Per chi ha seguito l’evolversi dell’Isil di al-Qaeda in Isis e poi nello Stato Islamico, non è difficile trovare delle similitudini nella guerra che l’esercito russo sta conducendo in Ucraina.
Le strategie di Putin hanno infatti diversi punti in comune con quelle di al-Baghdadi.
Dall’iniziale infiltrazione nei territori, al reclutamento, al richiamo alla fede religiosa, alle tattiche miste di combattimento.
Così come i terroristi inizialmente si infiltrarono in altri paesi, facendo proseliti per destabilizzare dall’interno i territori nei quali avrebbero poi condotto le loro azioni militari (v. Libia e Siria), anche i russi hanno adottato le stesse tecniche – come nel caso del Donbass – per creare le condizioni per una successiva invasione.
Tanto i russi, quanto le milizie di al-Baghdadi, hanno inizialmente negato la loro presenza nei paesi stranieri, attribuendo le azioni di guerriglia o gli attentati a ribelli locali e non ai propri “agenti” o militari.
Diversi i parallelismi tra le tattiche russe e quelle dei terroristi islamici.
Dalla propaganda al modo di condurre una guerra ibrida con l’utilizzo di dispositivi esplosivi improvvisati (IED) lasciati dai soldati russi nelle aree urbane, alle forme di estrema crudeltà come l’esecuzione di prigionieri e gli stupri come metodo di guerra, all’uso della religione per giustificare le aggressioni e le stragi.
La Russia, però, a differenza dello Stato Islamico, ha potuto contare sulle operazioni militari condotte dall’aviazione e sull’utilizzo di missili in grado di colpire su lunga distanza gli obiettivi.
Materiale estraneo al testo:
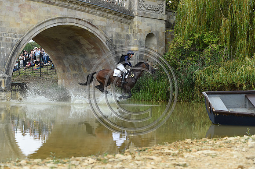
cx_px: 128
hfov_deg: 28.9
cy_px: 84
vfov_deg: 19.4
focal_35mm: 70
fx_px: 496
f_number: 5.6
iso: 560
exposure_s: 1/1250
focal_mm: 70
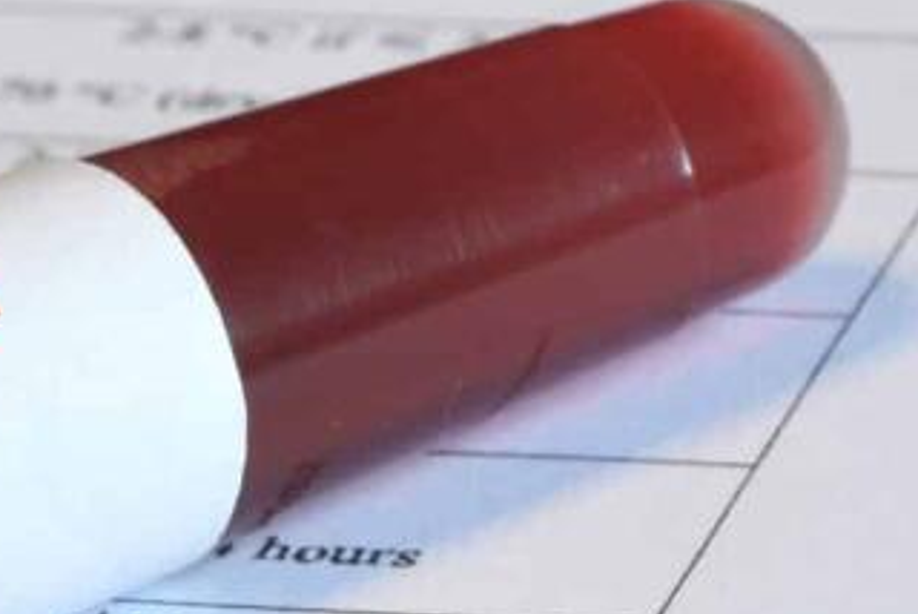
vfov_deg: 4.1
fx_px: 8601
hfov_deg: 6.0
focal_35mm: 337
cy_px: 720
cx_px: -571
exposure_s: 1/2
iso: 200
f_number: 20
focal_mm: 60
Nonostante ciò, nelle operazioni di terra ha subito pesanti perdite dovute alla scarsa disponibilità di mezzi di combattimento moderni (carrarmati, blindati ecc), al mancato coordinamento della catena di comando, al basso livello di addestramento delle unità impiegate e all’assoluta indisciplina di militari demotivati, spesso più dediti a ruberie, omicidi, stupri e saccheggi, che non a condurre azioni militari.
Un esercito di predoni che non avrebbe alcuna speranza di vittoria se non potesse contare sulle minacce al mondo occidentale (gas e nucleare) e sull’apporto di milizie – spesso criminali – come i ceceni di Ramzan Kadyrov.
Come riportato da “Il Messaggero”, grazie al sito russo investigativo Mediaziona, si sono potute tracciare le spedizioni della Cdek, la società utilizzata dai soldati russi per inviare i pacchi della refurtiva alle loro famiglie, residenti prevalentemente nei paesi più poveri e sperduti della Russia.
58 tonnellate di beni sottratti alla popolazione ucraina.
È la qualità della refurtiva che dà l’esatta misura di quanto povera sia la popolazione russa.
È stato sufficiente infatti visionare i video delle telecamere di sicurezza degli uffici postali diffusi in rete, per scoprire che la banda di predoni non ha rubato – o comunque non soltanto – beni di valore, bensì biancheria intima, elettrodomestici, cosmetici, scarpe, strumenti musicali, pc, abbigliamento e generi alimentari.
Dulcis in fundo, finanche un drone di fabbricazione russa, certamente rubato al proprio stesso esercito.
Roba da fare rimanere allibiti persino i predoni del deserto del Sinai.
Come le milizie del vessillo nero di al-Baghdadi, anche i predoni di al-Putin, nonostante le vittorie tattiche, difficilmente potranno difendere i risultati conseguiti mantenendo il controllo del territorio occupato.
Le limitate risorse umane, la resistenza locale dovuta al comportamento criminale delle unità russe, l’alto tasso di logoramento dei soldati e il sostegno senza precedenti da parte della NATO e dei partner internazionali all’Ucraina, nel tempo costringeranno il Cremlino a dovere fare i conti con gli stessi problemi strutturali, militari, morali – e in questo caso legali – che nonostante le vittorie operative vinte dallo Stato Islamico in Iraq, Siria e Libia, portarono a una sua sconfitta strategica.
In ogni caso, la storia dell’esercito della seconda potenza militare più forte del mondo, verrà ricordata come l’armata degli straccioni di al-Putin e dei criminali del ceceno Ramzan Kadyrov.
Una fine ingloriosa per quello che fu un grande esercito.